Ancien avocat, Vasile est maintenant étudiant au séminaire de l’Université Andrews. Il écoute les cours en ligne tout en offrant des bouteilles d'eau, en organisant des réceptionnistes bénévoles au bureau d'accueil ouvert 24 heures sur 24 dans le hall de l'église, en transportant des boîtes de dons de nourriture et, presque à chaque instant d'éveil, en parlant au téléphone.
«Je pense avoir passé environ 3 000 appels téléphoniques la semaine dernière» il dit. "Je n'ai jamais été aussi fatigué de ma vie."
Sa fatigue ne se voit pas. Si c'est là, c'est qu'il est enfoui sous sa passion pour le travail.
« Lorsqu'un représentant d'ADRA nous a appelé et nous a dit : « Nous devons convertir l'église en camp de réfugiés », nous avons immédiatement pris la décision, l'avons votée et avons converti l'église. » dit Vasile. « Nous aimons tellement Jésus et nous voulions être ses mains et ses pieds pour ces gens. »
Vasile est l'un des milliers de volontaires d'ADRA à travers la Roumanie qui ont offert leurs services aux nouveaux Ukrainiens. Ils accueillent les réfugiés dès qu’ils traversent la frontière ; ils offrent du thé chaud, de la nourriture et des médicaments dans la tente ADRA juste en bas de la route ; ils coordonnent les services de navette pour ceux qui ont besoin d'un transport et un abri pour ceux qui n'ont nulle part où dormir ; ils ouvrent leur propre maison aux étrangers.
Maria est une autre de ces bénévoles. Coordinatrice de communication à plein temps pour une entreprise médicale à Bucarest, Maria a décidé de passer son week-end à faire du bénévolat avec des amis pour ADRA à la frontière avec l'Ukraine. Parce qu'elle parle couramment le russe, le roumain et l'anglais, elle a servi de lien essentiel entre les réfugiés ukrainiens et les volontaires d'ADRA.
"Je n'ai pas dormi du tout la nuit dernière" » a-t-elle dit, juste avant de rentrer à Bucarest dimanche après-midi. "Mais je me sens vivant et rafraîchi."
La tente ADRA où Maria a servi comme bénévole est ouverte 24 heures sur 24, tous les jours. Des centaines de réfugiés affluent chaque heure, désespérés d’avoir de la nourriture, de l’eau, du thé chaud, des couvertures, des vêtements chauds et bien plus encore. La tente ADRA a tout pour plaire. De plus, les bénévoles travaillent pour fournir aux réfugiés un abri, un transport et un soutien à la migration.

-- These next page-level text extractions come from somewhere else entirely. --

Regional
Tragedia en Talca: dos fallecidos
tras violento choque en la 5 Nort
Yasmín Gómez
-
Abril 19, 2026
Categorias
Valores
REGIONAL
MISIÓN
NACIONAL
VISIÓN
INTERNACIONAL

Et Maria propose encore une chose : des câlins gratuits.
«J'étais tellement excitée d'offrir des câlins gratuits» dit-elle. « Notre langage commun est celui de la gentillesse. C’est le langage que les réfugiés souhaitent à première vue. Ils veulent être traités avec dignité.
Victoria est submergée de gratitude envers les bénévoles comme Maria et Vasile.

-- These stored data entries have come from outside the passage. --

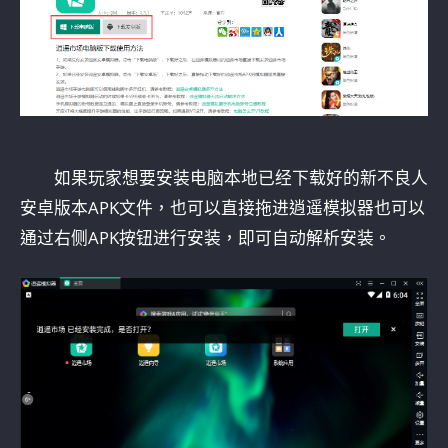
如果玩家想要安装电脑本地已经下载好的新不良人
安卓版本APK文件，也可以直接拖进逍遥模拟器也可以
通过右侧APK按钮进行安装，即可自动解析安装。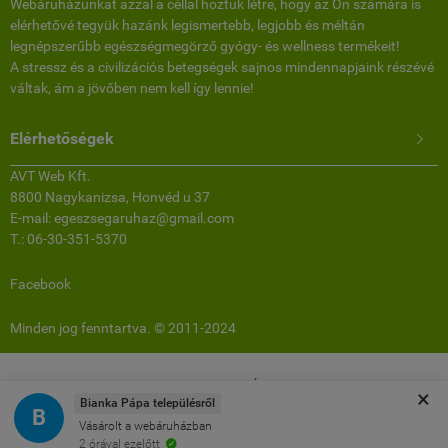
Webáruházunkat azzal a céllal hoztuk létre, hogy az Ön számára is
elérhetővé tegyük hazánk legismertebb, legjobb és méltán
legnépszerűbb egészségmegörző gyógy- és wellness termékeit!
A stressz és a civilizációs betegségek sajnos mindennapjaink részévé
váltak, ám a jövőben nem kell így lennie!
Elérhetőségek

AVT Web Kft.
8800 Nagykanizsa, Honvéd u 37
E-mail: egeszsegaruhaz@gmail.com
T.: 06-30-351-5370
Facebook
Minden jog fenntartva. © 2011-2024
www.egeszsegaruhaz.hu -
AVT Web Kft.
-
ÁSZF
-
Adatkezelési tájékoztató
×
Bianka Pápa településről
B
Vásárolt a webáruházban
Webáruház készítés
a StartÜzlettel.
2 órával ezelőtt


« Nous sommes reconnaissants pour tout ce que les gens font » elle dit. "Je veux serrer dans mes bras tous ceux qui se soucient de nous."
Malgré le traumatisme des derniers jours, la fille de Victoria commence à se sentir à l'aise à l'église. Elle court vers sa mère pour lui demander si elle peut prendre un cookie, puis elle court vers la table du goûter.

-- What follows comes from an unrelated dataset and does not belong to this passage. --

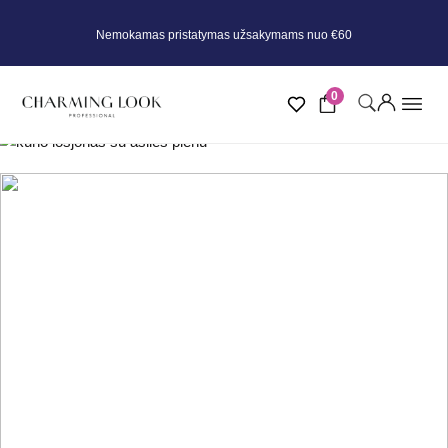
Nemokamas pristatymas užsakymams nuo €60
0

Victoria regarde sa fille courir. Ses yeux se remplissent de larmes. "Ma fille ne méritait pas de quitter sa vie comme ça" elle dit. « Elle est encore une enfant. Elle veut jouer et regarder ses films préférés. Elle demande : « Pourquoi ne pouvons-nous pas aller chez grand-mère ? »
Victoria n’a pas de réponses faciles. Tout ce qu'elle sait, c'est qu'elle espère atteindre le Canada ou les États-Unis. Mais pour l’instant, au moins, elle et sa fille sont en sécurité. Ce n'est pas grand-chose, mais c'est quelque chose auquel elle s'accroche.
"C'est une sensation chaleureuse dans mon cœur" elle dit. "Chaque fois que j'ai l'occasion de dire 'merci', je le dis."